“Say it then, Jan,” he would cry, “and then thee shall make ’em.”
Mrs. Lake commissioned Abel to buy a small slate and pencil for Jan at the village shop, and these were now the child’s favorite toys. He would sit quiet for any length of time with them. Even the sandy kitten was neglected, or got a rap on its nose with the slate-pencil, when to toy with the moving point had been too great a temptation to be resisted. For a while Jan’s taste for wielding the pencil was solely devoted to furthering his learning to read. He drew letters only till the day that the Cheap Jack called.
The Cheap Jack was a travelling pedler, who did a good deal of business in that neighborhood. He was not a pedler pure, for he had a little shop in the next town. Nature had not favored him. He was a hunchback. He was, or pretended to be, deaf. He had a very ugly face, made uglier by dirt, above which he wore a mangy hair cap. He sold rough pottery, cheap crockery and glass, mock jewelry, low song-books, framed pictures, mirrors, and quack medicines. He bought old bottles, bones, and rags. And what else he bought or sold, or dealt with, was dimly guessed at by a few, but fully known to none.
Where he was born, what was his true name or age, whether on any given occasion he was speaking less than lies, and what was the ultimate object of his words and deeds,—at these things no one even guessed. That his conscience was ever clean, that his dirty face once masked no vile or petty plots for evil in the brain behind, that at some past period he was a child,—these things it would have tasked the strongest faith to realize.

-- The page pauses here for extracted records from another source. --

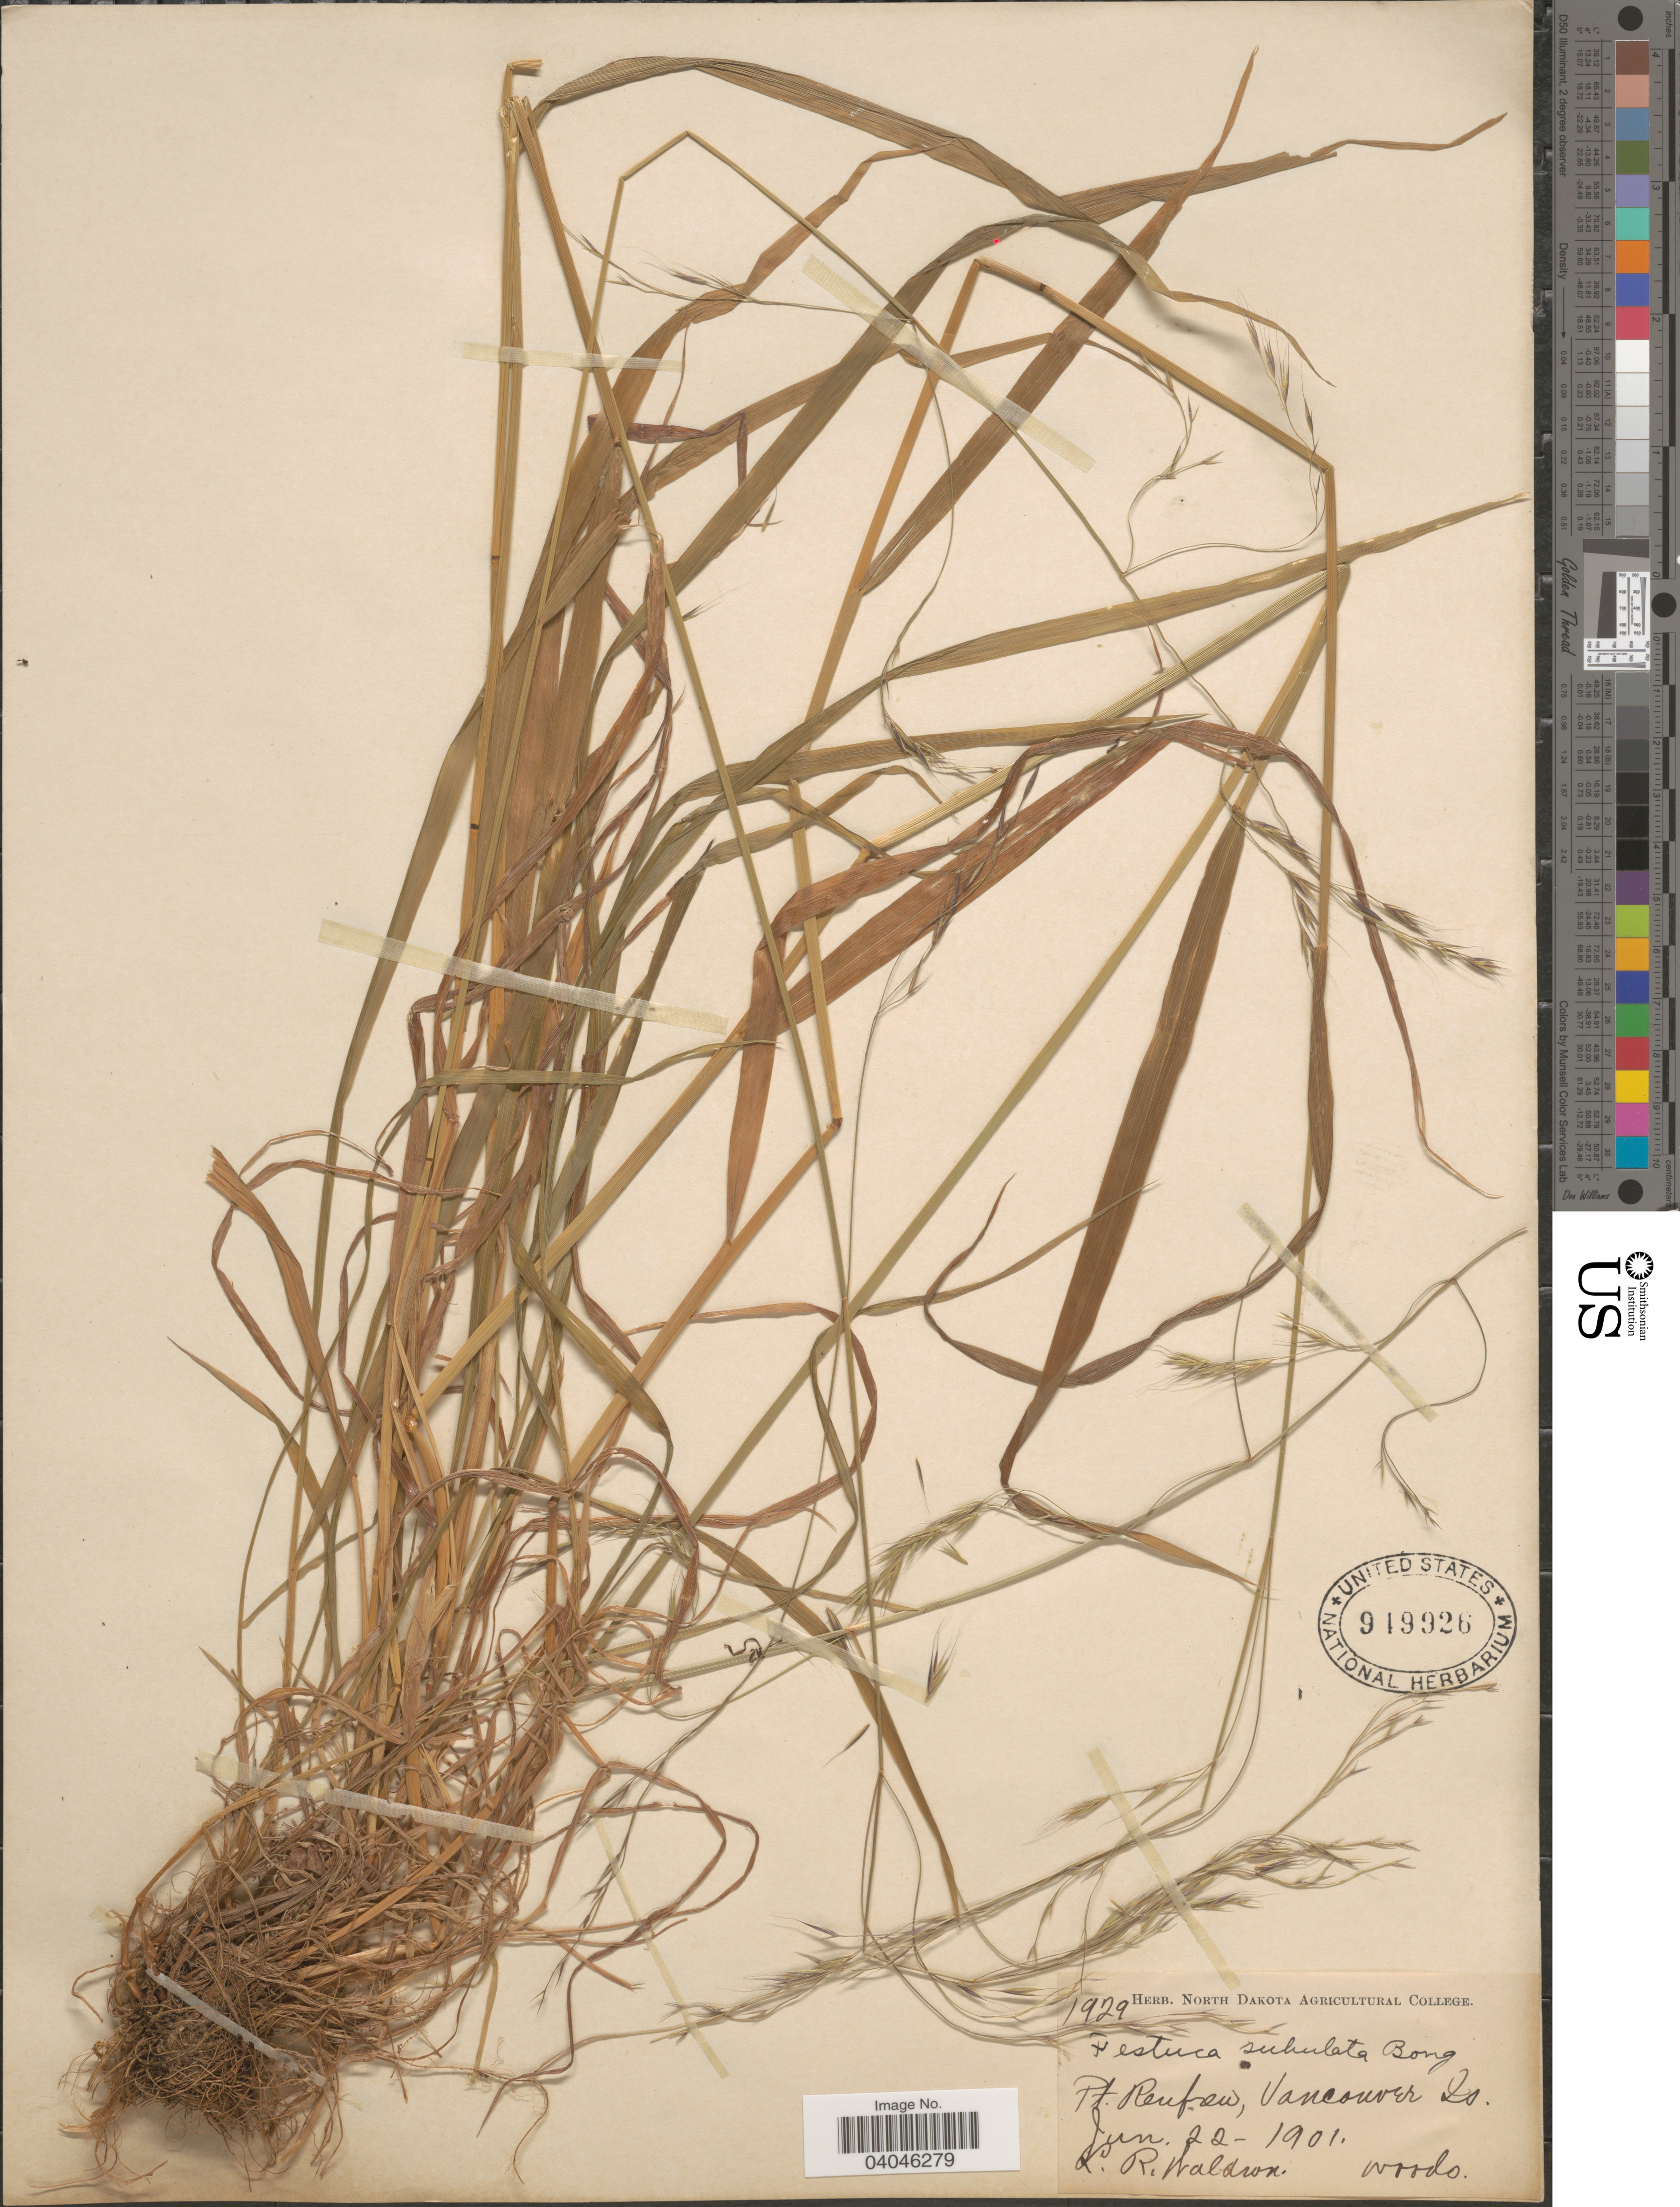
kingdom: Plantae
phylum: Tracheophyta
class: Liliopsida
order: Poales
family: Poaceae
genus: Festuca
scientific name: Festuca subulata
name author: Trin.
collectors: L. Waldron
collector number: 1929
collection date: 1901-06-22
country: Canada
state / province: British Columbia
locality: Pt. Renfrew, Vancouver Is.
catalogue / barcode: US 949926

He was not so unpopular with children as the miller’s man.
The instinct of children is like the instinct of dogs, very true and delicate as a rule. But dogs, from Cerberus downwards, are liable to be biassed by sops. And four paper-covered sails, that twirl upon the end of a stick as the wind blows, would warp the better judgment of most little boys, especially (for a bargain is more precious than a gift) when the thing is to be bought for a few old bones.
Jan was a little afraid of the Cheap Jack, but he liked his whirligigs. They went when the mill was going, and sometimes when the mill wouldn’t go, if you ran hard to make a breeze.
But it so happened that the first day on which the Cheap Jack came round after Jan had begun to learn his letters, he brought forth some wares which moved Jan’s feelings more than the whirligigs did.
“Buy a nice picter, marm?” said the Cheap Jack to Mrs. Lake, who, with the best intentions not to purchase, felt that there could be no harm in seeing what the man had got.